SDU Health Informatics and Technology, The Maersk Mc-Kinney Moller Institute, University of Southern Denmark, Odense, Denmark.
Unit for Clinical Alcohol Research, Clinical Institute, University of Southern Denmark, Odense, Denmark.
BMC Bioinformatics. 2023 Sep 2;24(1):329. doi: 10.1186/s12859-023-05450-6.
Alcohol use disorder (AUD) causes significant morbidity, mortality, and injuries. According to reports, approximately 5% of all registered deaths in Denmark could be due to AUD. The problem is compounded by the late identification of patients with AUD, a situation that can cause enormous problems, from psychological to physical to economic problems. Many individuals suffering from AUD never undergo specialist treatment during their addiction due to obstacles such as taboo and the poor performance of current screening tools. Therefore, there is a lack of rapid intervention. This can be mitigated by the early detection of patients with AUD. A clinical decision support system (DSS) powered by machine learning (ML) methods can be used to diagnose patients' AUD status earlier.
This study proposes an effective AUD prediction model (AUDPM), which can be used in a DSS. The proposed model consists of four distinct components: (1) imputation to address missing values using the k-nearest neighbours approach, (2) recursive feature elimination with cross validation to select the most relevant subset of features, (3) a hybrid synthetic minority oversampling technique-edited nearest neighbour approach to remove noise and balance the distribution of the training data, and (4) an ML model for the early detection of patients with AUD. Two data sources, including a questionnaire and electronic health records of 2571 patients, were collected from Odense University Hospital in the Region of Southern Denmark for the AUD-Dataset. Then, the AUD-Dataset was used to build ML models. The results of different ML models, such as support vector machine, K-nearest neighbour, decision tree, random forest, and extreme gradient boosting, were compared. Finally, a combination of all these models in an ensemble learning approach was selected for the AUDPM.

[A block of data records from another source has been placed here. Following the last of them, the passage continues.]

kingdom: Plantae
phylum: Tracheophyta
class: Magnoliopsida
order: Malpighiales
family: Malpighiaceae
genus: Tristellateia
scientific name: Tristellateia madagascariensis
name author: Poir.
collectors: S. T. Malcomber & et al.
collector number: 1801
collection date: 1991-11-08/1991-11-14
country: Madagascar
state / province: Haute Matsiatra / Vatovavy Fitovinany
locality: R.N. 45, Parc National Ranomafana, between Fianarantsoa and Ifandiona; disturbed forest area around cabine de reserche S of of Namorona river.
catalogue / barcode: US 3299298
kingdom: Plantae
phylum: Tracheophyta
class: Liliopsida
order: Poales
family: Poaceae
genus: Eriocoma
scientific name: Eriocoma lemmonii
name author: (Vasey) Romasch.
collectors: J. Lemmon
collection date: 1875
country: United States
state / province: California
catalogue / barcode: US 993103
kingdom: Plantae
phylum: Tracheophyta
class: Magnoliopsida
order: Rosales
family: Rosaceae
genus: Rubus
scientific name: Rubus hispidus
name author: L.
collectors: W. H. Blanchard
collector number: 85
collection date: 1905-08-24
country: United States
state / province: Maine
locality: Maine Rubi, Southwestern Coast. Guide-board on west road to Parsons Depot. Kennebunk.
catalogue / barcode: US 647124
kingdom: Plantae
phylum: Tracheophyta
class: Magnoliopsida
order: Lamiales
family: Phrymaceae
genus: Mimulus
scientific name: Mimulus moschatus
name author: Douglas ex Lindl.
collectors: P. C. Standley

The results revealed that the proposed ensemble AUDPM outperformed other single models and our previous study results, achieving 0.96, 0.94, 0.95, and 0.97 precision, recall, F1-score, and accuracy, respectively. In addition, we designed and developed an AUD-DSS prototype.
It was shown that our proposed AUDPM achieved high classification performance. In addition, we identified clinical factors related to the early detection of patients with AUD. The designed AUD-DSS is intended to be integrated into the existing Danish health care system to provide novel information to clinical staff if a patient shows signs of harmful alcohol use; in other words, it gives staff a good reason for having a conversation with patients for whom a conversation is relevant.
酒精使用障碍(AUD)会导致严重的发病率、死亡率和伤害。据报道,丹麦所有登记死亡人数中约有 5%可能是 AUD 导致的。由于 AUD 患者的识别较晚,情况变得更加复杂,这可能会导致从心理到身体再到经济等方面的巨大问题。许多 AUD 患者在成瘾期间从未接受过专科治疗,这是因为存在禁忌和当前筛选工具表现不佳等障碍。因此,缺乏快速干预措施。通过早期发现 AUD 患者,可以减轻这种情况。基于机器学习(ML)方法的临床决策支持系统(DSS)可用于更早地诊断患者的 AUD 状况。
本研究提出了一种有效的 AUD 预测模型(AUDPM),可用于 DSS。该模型由四个不同的组件组成:(1)使用 k 近邻方法进行缺失值插补;(2)递归特征消除和交叉验证,以选择最相关的特征子集;(3)混合的合成少数过采样技术编辑最近邻方法,以去除噪声并平衡训练数据的分布;(4)用于早期检测 AUD 患者的 ML 模型。从丹麦南丹麦大区奥胡斯大学医院收集了包括问卷和 2571 名患者的电子健康记录在内的两个数据源,用于构建 AUD 数据集。然后,使用 AUD 数据集来构建 ML 模型。比较了不同 ML 模型(如支持向量机、K 最近邻、决策树、随机森林和极端梯度提升)的结果。最后,选择了所有这些模型的组合,采用集成学习方法构建 AUDPM。
结果表明,所提出的集成 AUDPM 优于其他单一模型和我们之前的研究结果,分别达到了 0.96、0.94、0.95 和 0.97 的精度、召回率、F1 得分和准确率。此外,我们设计并开发了 AUD-DSS 原型。
结果表明,我们提出的 AUDPM 达到了较高的分类性能。此外,我们确定了与 AUD 患者早期检测相关的临床因素。设计的 AUD-DSS 旨在集成到现有的丹麦医疗保健系统中,如果患者出现有害饮酒迹象,为临床工作人员提供新的信息;换句话说,这为工作人员提供了一个与相关患者进行对话的好理由。